Exosomal miR-155 from gastric cancer induces cancer-associated cachexia by suppressing adipogenesis and promoting brown adipose differentiation via C/EPBβ

Gastric cancer exosomes inhibited adipocyte differentiation of adipose mesenchymal stem cells (A-MSCs). (A) Oil Red O staining was performed to visualize lipid droplet accumulation in A-MSCs treated with GES-1-Exo or SGC7901-Exo. (N = 3, scale bar = 100 μm). (B) RT-PCR analysis of adipogenic-specific genes (C/EBPβ, C/EBPα, and PPARγ were normalized to β-actin) in the groups described above (N = 3). (C) Western blot analysis of C/EBPβ, C/EBPα, and PPARγ in the groups described above (N = 3). (D) Oil Red O staining was performed to detect lipid droplet accumulation in A-MSCs treated with GES-1-Exo or MGC803-Exo. (N = 3, scale bar = 100 μm). (E) RT-PCR analysis of adipogenic-specific genes and (F) western blot analysis of the expression of C/EBPβ, C/EBPα, and PPARγ in the groups described above (N = 3). *P < 0.05; **P < 0.01.

Gastric cancer cell-derived exosomes promoted browning of white adipose tissue. (A) Representative images of MitoTracker staining (red labeling) with BODIPY staining for lipid droplets (green labeling) (N = 3, scale bar = 10 μm). (B) Immunofluorescence assay for UCP1 (red labeling) with BODIPY staining for lipid droplets (green labeling) (N = 3, scale bar = 10 μm). (C) Western blot analysis of UCP1 expressions in adipose mesenchymal stem cells (A-MSCs) treated with GES-1-Exo and SGC7901-Exo. (D) Western blot analysis of UCP1 expression in A-MSCs treated with GES-1-Exo and MGC803-Exo (N = 3). (E) Relative ATP levels of A-MSCs treated with GES-1-Exo and SGC7901-Exo (N = 3). (F) Relative ATP levels of A-MSCs treated with GES-1-Exo and MGC803-Exo (N = 3). *P < 0.05; **P < 0.01.

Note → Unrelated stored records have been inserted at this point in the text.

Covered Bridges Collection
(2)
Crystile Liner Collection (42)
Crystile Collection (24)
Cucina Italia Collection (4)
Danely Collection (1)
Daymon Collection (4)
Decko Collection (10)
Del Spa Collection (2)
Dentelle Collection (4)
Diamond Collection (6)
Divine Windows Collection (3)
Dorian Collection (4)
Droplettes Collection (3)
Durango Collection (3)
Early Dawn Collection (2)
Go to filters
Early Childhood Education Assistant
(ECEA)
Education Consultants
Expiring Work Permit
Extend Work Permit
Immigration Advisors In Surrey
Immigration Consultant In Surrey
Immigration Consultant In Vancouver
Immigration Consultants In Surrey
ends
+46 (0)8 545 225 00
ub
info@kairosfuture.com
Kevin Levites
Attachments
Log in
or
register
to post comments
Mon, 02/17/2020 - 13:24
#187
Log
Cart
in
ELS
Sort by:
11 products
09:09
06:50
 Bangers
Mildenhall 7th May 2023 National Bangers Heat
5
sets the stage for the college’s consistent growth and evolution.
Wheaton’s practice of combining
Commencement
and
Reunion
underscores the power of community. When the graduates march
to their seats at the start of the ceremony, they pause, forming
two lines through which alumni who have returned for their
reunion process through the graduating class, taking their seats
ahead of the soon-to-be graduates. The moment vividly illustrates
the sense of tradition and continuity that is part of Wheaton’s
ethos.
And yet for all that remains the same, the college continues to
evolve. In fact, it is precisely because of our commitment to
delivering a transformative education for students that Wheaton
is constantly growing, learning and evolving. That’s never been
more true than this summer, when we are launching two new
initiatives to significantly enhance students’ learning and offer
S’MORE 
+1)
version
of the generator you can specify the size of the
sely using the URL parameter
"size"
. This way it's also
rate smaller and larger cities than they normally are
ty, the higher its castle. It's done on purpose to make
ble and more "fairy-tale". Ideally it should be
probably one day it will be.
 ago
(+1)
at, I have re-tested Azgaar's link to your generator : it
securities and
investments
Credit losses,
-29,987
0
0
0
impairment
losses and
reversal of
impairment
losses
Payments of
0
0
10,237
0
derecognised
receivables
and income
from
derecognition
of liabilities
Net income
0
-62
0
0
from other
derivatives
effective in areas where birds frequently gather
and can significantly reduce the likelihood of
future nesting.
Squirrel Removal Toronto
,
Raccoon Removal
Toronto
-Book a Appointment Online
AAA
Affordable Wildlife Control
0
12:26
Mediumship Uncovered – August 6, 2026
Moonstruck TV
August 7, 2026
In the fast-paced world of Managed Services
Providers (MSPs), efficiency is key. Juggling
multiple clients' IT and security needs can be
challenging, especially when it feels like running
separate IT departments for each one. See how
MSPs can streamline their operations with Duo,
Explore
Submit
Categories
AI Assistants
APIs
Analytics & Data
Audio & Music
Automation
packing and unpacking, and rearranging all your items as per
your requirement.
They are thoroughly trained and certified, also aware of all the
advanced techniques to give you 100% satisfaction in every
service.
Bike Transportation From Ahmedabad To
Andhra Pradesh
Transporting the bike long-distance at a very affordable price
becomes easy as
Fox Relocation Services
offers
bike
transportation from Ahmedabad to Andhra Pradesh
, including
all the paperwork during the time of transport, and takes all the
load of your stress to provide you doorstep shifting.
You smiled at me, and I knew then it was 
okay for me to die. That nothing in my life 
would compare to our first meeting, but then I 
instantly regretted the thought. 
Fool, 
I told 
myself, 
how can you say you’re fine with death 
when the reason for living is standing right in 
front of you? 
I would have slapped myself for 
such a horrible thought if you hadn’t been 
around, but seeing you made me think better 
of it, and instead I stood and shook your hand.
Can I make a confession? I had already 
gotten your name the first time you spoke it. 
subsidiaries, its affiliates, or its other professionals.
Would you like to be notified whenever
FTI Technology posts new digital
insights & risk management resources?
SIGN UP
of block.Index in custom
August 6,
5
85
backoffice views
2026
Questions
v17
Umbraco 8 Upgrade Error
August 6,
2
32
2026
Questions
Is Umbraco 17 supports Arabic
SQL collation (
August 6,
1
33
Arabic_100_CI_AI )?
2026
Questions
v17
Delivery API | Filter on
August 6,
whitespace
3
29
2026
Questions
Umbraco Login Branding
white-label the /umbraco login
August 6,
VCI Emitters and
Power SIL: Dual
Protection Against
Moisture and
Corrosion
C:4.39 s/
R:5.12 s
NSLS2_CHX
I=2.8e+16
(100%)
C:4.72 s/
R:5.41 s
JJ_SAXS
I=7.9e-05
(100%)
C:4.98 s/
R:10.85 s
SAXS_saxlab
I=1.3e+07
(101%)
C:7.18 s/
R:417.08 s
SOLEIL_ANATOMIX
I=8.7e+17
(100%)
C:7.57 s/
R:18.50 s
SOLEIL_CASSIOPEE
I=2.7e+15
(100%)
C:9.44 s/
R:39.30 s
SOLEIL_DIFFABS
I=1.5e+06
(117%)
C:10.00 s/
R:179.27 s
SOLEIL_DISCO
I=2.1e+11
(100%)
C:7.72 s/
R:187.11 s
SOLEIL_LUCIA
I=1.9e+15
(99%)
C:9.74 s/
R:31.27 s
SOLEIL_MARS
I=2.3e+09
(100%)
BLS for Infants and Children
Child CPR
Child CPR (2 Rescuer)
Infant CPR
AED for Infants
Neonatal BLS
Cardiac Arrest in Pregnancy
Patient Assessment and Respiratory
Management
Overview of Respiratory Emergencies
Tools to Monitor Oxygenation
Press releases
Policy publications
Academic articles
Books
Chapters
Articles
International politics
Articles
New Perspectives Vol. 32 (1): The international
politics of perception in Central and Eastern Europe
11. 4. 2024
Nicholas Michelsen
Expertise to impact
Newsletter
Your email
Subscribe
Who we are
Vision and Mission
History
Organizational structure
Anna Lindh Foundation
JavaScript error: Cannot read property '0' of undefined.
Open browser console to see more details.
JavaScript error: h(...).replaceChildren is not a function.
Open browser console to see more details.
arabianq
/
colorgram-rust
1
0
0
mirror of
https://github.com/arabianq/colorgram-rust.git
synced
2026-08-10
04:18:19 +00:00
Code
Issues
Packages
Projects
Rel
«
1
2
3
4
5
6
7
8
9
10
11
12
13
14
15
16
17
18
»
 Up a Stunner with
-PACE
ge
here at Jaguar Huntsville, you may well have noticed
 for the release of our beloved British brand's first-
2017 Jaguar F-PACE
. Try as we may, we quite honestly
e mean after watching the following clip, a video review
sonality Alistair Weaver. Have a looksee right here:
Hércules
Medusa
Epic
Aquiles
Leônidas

Gastric cancer-exosome-miR-155 targeting C/EBPβ in adipose mesenchymal stem cells (A-MSCs). (A) Predicted binding sites for miR-155 in the 3′-UTR of C/EBPβ mRNA. (B) Direct recognition of C/EBPβ by miR-155. Firefly luciferase reporters containing either the wild-type (WT) or mutant (MUT) C/EBPβ 3′-UTR sequence, miR-155 mimics, miR-155 inhibitors and the corresponding normal control were co-transfected into A-MSCs. The relative luciferase levels were detected (N = 3). (C–D) RT-PCR analysis of miR-155 levels in A-MSCs transfected with normal control mimics (Mi NC), miR-155 mimics (Mi miR-155), normal control inhibitors (In NC), and miR-155 inhibitors (In miR-155) (N = 3). (E) RT-PCR analysis of C/EBPβ mRNA levels in the groups described above (N = 3). (F–G) C/EBPβ expression in the groups described above (N = 3). (H) Schematic description of the experimental design. Isolation of exosomes after inhibiting miR-155 levels in SGC7901 cells and normal controls and adding to A-MSCs. (I) RT-PCR assay of miR-155 levels in SGC exo In.miR-155 or SGC exo In.NC (N = 3). (J) RT-PCR assay of miR-155 levels in A-MSCs treated with SGC exo In.miR-155 or SGC exo In.NC (N = 3). (K) C/EBPβ mRNA levels in A-MSCs pretreated with different exosomes were detected by RT-PCR (N = 3). (L–M) C/EBPβ, C/EBPα, PPARγ, and UCP1 expressions in A-MSCs treated with SGC exo In.miR-155 and SGC exo In.NC analyzed by western blotting (N = 3). **P < 0.01.